Brian, far right, with his brother Mark, far left.Photo courtesy of Brian Cuban
"The summer of 1987, in a bathroom of a bar in Dallas, Texas, I discovered the one thing that allowed me, for the first time in my life, to look in the mirror and love who I saw, for the first time in my life that I could remember." Brian said. "I discovered cocaine."
As Brian’s substance use and eating disorders continued to spiral out of control, he eventually passed the Texas bar exam — after failing it twice — and became an attorney. Although he said he had some good years as an attorney, he admits he walked an ethical line and eventually lost all of his clients.
Everything caught up with Brian in the summer of 2005 when he decided he was going to end his life. A friend alerted his brothers who took a "kicking and screaming" Brian to a psychiatric facility.
"It was a dark day," Mark said. "He let Jeff and I know he was in trouble. We did what any family would do. We got behind him and did everything we could do to support him. I think it pushed us to get closer."

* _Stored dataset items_
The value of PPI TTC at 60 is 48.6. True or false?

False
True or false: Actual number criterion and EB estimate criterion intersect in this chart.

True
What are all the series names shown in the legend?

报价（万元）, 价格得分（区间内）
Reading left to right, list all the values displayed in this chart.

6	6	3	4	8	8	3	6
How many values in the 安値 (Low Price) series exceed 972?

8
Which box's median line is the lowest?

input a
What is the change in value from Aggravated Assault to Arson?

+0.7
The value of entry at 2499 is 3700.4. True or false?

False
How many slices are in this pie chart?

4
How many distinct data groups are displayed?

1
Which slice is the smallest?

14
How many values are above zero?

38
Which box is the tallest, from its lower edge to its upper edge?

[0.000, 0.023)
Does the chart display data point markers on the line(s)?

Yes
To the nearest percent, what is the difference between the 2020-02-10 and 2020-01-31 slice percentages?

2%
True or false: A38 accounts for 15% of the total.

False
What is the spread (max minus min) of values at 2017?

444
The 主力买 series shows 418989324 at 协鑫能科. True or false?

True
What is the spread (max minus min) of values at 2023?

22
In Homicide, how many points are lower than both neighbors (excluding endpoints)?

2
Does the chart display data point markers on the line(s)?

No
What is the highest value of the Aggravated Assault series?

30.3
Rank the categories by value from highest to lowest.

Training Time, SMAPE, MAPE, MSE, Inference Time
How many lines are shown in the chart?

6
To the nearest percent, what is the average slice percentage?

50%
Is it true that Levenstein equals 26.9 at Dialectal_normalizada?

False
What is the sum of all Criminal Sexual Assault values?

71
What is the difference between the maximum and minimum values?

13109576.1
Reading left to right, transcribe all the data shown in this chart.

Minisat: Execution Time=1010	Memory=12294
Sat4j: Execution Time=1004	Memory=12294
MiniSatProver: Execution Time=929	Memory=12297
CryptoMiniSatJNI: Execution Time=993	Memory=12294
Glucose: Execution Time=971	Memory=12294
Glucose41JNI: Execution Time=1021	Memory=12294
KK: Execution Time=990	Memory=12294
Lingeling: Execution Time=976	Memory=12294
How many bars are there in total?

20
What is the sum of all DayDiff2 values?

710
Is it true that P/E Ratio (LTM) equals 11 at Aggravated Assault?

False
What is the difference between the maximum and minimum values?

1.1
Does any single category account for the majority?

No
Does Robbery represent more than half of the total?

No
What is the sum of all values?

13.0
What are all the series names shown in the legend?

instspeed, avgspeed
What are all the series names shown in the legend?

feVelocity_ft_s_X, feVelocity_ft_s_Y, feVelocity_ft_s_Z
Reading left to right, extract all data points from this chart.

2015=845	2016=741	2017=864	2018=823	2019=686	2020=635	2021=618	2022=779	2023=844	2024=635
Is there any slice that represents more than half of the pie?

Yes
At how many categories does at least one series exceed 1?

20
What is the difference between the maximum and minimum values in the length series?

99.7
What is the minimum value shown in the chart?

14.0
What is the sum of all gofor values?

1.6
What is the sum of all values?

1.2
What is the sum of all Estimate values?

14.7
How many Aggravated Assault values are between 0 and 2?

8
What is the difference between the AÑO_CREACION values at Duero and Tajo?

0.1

* _Task instructions_
Please copy the passage about Brian's addiction, starting at "Everything caught up" and ending at "a psychiatric facility.", and change "psychiatric facility" to "treatment center".

* _Result for this task_
Everything caught up with Brian in the summer of 2005 when he decided he was going to end his life. A friend alerted his brothers who took a "kicking and screaming" Brian to a treatment center.